Kondisi cuaca yang ekstrim ini menyebabkan jatuhnya korban jiwa di Kota Manado.

Adapun korban yang meninggal dunia disebabkan tertimpa bencana banjir dan tanah longsor yang terjadi hari ini di Kelurahan Perkamil Kota Manado Sabtu (16/01/2021) berjumlah 4 orang.
Menurut Kepala Lingkungan V Kelurahan Perkamil, Grace Tabaluyan kepada media ini ketiga korban adalah Fanny Poluan (50 thn) pekerjaan Guru, Ani Laurenst pekerjaan Ibu rumah tangga dan seorang anak bernama Chealse (8 tahun).
Menurut Tabaluyan, musibah yang merenggut 3 korban jiwa ini, terjadi sekitar pukul 14.30 wita hari ini


Sementara 1 korban lainnya adalah seorang anggota kepolisian bernama Aiptu Kifny Kawulur warga Aspol Perkamil.

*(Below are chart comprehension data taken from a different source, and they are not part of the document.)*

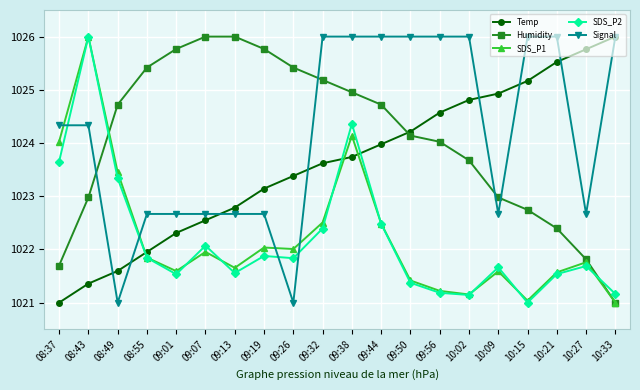

True or false: SDS_P2 has more than 2 interior local peaks.

True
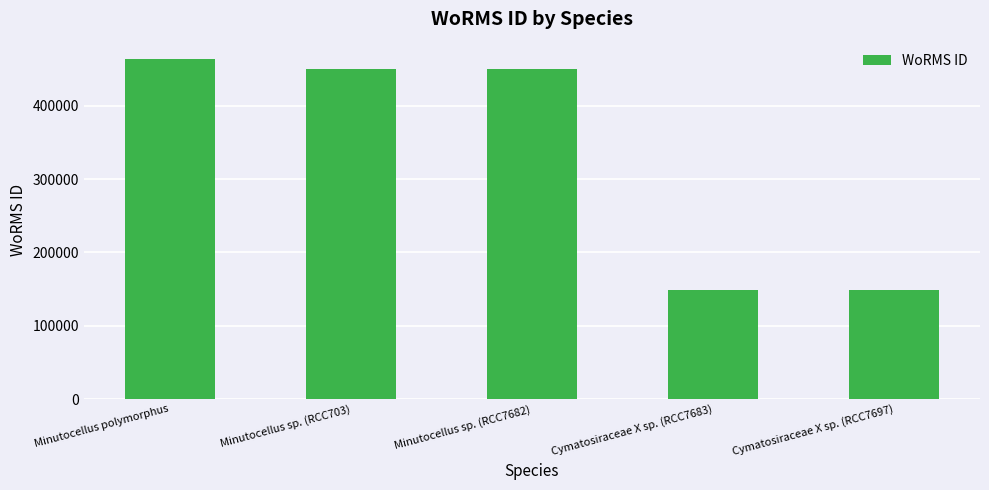

What is the sum of the values at Minutocellus polymorphus and Minutocellus sp. (RCC703)?

915068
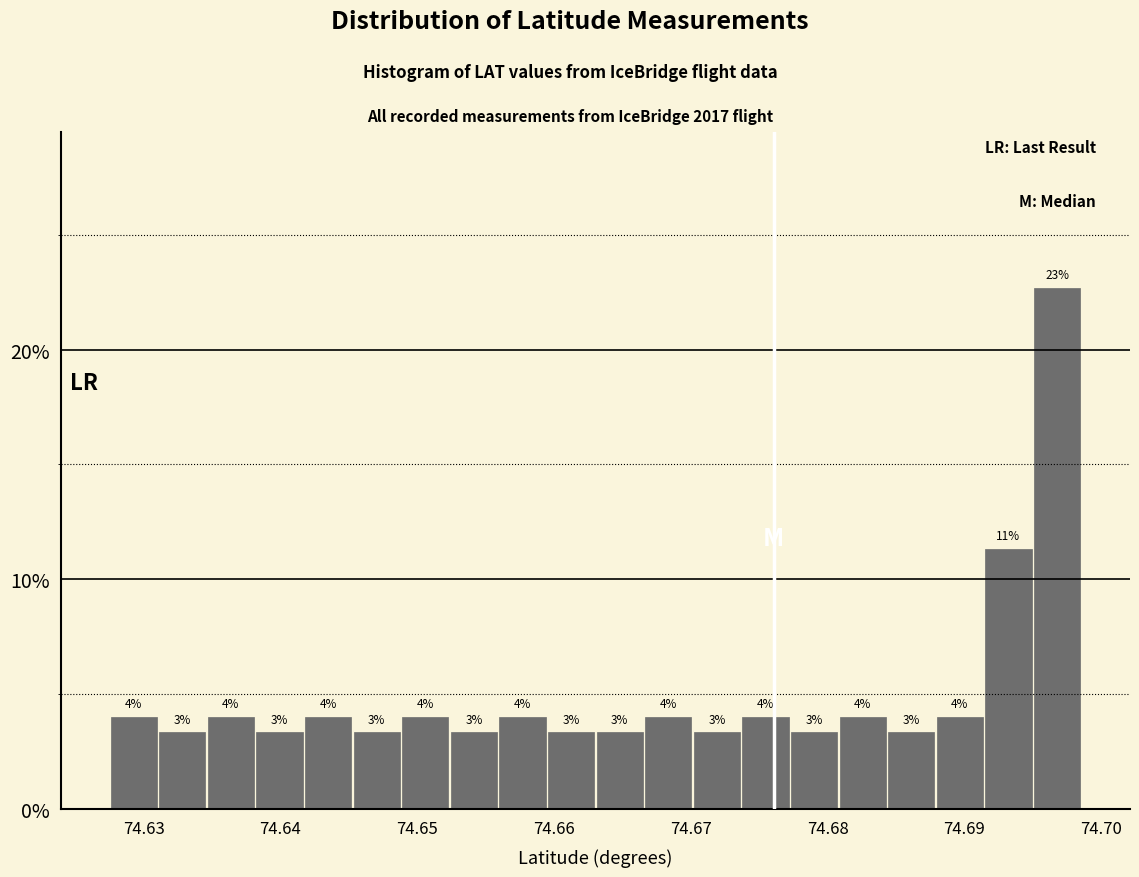

Read against the x-axis, roughly where is the centre of the tallest bar?

74.697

Sementara itu, berdasarkan penuturan Meilina Mamitoho Lurah Malayang Satu Barat, di wilayahnya tanah longsor di jalan Sea membuat setengah bagian rumah keluarga Makarawung-Pondaag rata dengan tanah.
Naasnya, Istri kepala Lingkungan 2, Meini Pondaag (52) yang kesehariannya adalah tenaga pendidik ditemukan sudah meninggal dunia di dalam rumah.

Di wilayah Malalayang 1 Timur, talud dan pagar GMIM Sobat Kristus roboh dan meterial memenuhi badan jalan.